- _SOURCE MATERIAL_
--

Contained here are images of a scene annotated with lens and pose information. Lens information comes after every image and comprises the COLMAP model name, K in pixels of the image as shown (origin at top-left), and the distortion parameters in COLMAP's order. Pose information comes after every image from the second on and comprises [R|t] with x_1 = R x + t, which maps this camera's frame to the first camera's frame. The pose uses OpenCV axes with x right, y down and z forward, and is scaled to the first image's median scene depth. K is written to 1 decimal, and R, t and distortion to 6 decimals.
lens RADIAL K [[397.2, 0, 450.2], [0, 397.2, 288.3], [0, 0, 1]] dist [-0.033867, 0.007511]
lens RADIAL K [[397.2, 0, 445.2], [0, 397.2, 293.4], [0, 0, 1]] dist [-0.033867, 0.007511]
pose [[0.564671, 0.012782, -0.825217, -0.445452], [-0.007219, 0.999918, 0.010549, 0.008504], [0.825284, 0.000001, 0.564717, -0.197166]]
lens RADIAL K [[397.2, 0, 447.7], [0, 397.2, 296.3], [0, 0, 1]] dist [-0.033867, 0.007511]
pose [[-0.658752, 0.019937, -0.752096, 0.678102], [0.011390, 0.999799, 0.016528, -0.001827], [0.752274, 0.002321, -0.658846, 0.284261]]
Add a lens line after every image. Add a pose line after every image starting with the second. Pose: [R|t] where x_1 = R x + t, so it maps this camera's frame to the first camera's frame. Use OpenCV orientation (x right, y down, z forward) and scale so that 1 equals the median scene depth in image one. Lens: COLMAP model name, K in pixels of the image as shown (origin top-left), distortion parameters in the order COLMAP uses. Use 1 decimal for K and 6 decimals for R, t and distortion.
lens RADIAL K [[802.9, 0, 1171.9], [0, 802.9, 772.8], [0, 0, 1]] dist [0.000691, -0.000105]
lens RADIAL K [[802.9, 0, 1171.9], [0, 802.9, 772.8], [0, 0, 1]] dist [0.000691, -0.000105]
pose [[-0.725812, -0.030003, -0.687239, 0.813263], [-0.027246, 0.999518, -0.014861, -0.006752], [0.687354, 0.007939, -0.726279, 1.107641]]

--

- _WHAT TO WORK ON_
Reproduce each row above character for character, keeping the original order.

- _RESULT OF THIS EXERCISE_
Contained here are images of a scene annotated with lens and pose information. Lens information comes after every image and comprises the COLMAP model name, K in pixels of the image as shown (origin at top-left), and the distortion parameters in COLMAP's order. Pose information comes after every image from the second on and comprises [R|t] with x_1 = R x + t, which maps this camera's frame to the first camera's frame. The pose uses OpenCV axes with x right, y down and z forward, and is scaled to the first image's median scene depth. K is written to 1 decimal, and R, t and distortion to 6 decimals.
lens RADIAL K [[397.2, 0, 450.2], [0, 397.2, 288.3], [0, 0, 1]] dist [-0.033867, 0.007511]
lens RADIAL K [[397.2, 0, 445.2], [0, 397.2, 293.4], [0, 0, 1]] dist [-0.033867, 0.007511]
pose [[0.564671, 0.012782, -0.825217, -0.445452], [-0.007219, 0.999918, 0.010549, 0.008504], [0.825284, 0.000001, 0.564717, -0.197166]]
lens RADIAL K [[397.2, 0, 447.7], [0, 397.2, 296.3], [0, 0, 1]] dist [-0.033867, 0.007511]
pose [[-0.658752, 0.019937, -0.752096, 0.678102], [0.011390, 0.999799, 0.016528, -0.001827], [0.752274, 0.002321, -0.658846, 0.284261]]
Add a lens line after every image. Add a pose line after every image starting with the second. Pose: [R|t] where x_1 = R x + t, so it maps this camera's frame to the first camera's frame. Use OpenCV orientation (x right, y down, z forward) and scale so that 1 equals the median scene depth in image one. Lens: COLMAP model name, K in pixels of the image as shown (origin top-left), distortion parameters in the order COLMAP uses. Use 1 decimal for K and 6 decimals for R, t and distortion.
lens RADIAL K [[802.9, 0, 1171.9], [0, 802.9, 772.8], [0, 0, 1]] dist [0.000691, -0.000105]
lens RADIAL K [[802.9, 0, 1171.9], [0, 802.9, 772.8], [0, 0, 1]] dist [0.000691, -0.000105]
pose [[-0.725812, -0.030003, -0.687239, 0.813263], [-0.027246, 0.999518, -0.014861, -0.006752], [0.687354, 0.007939, -0.726279, 1.107641]]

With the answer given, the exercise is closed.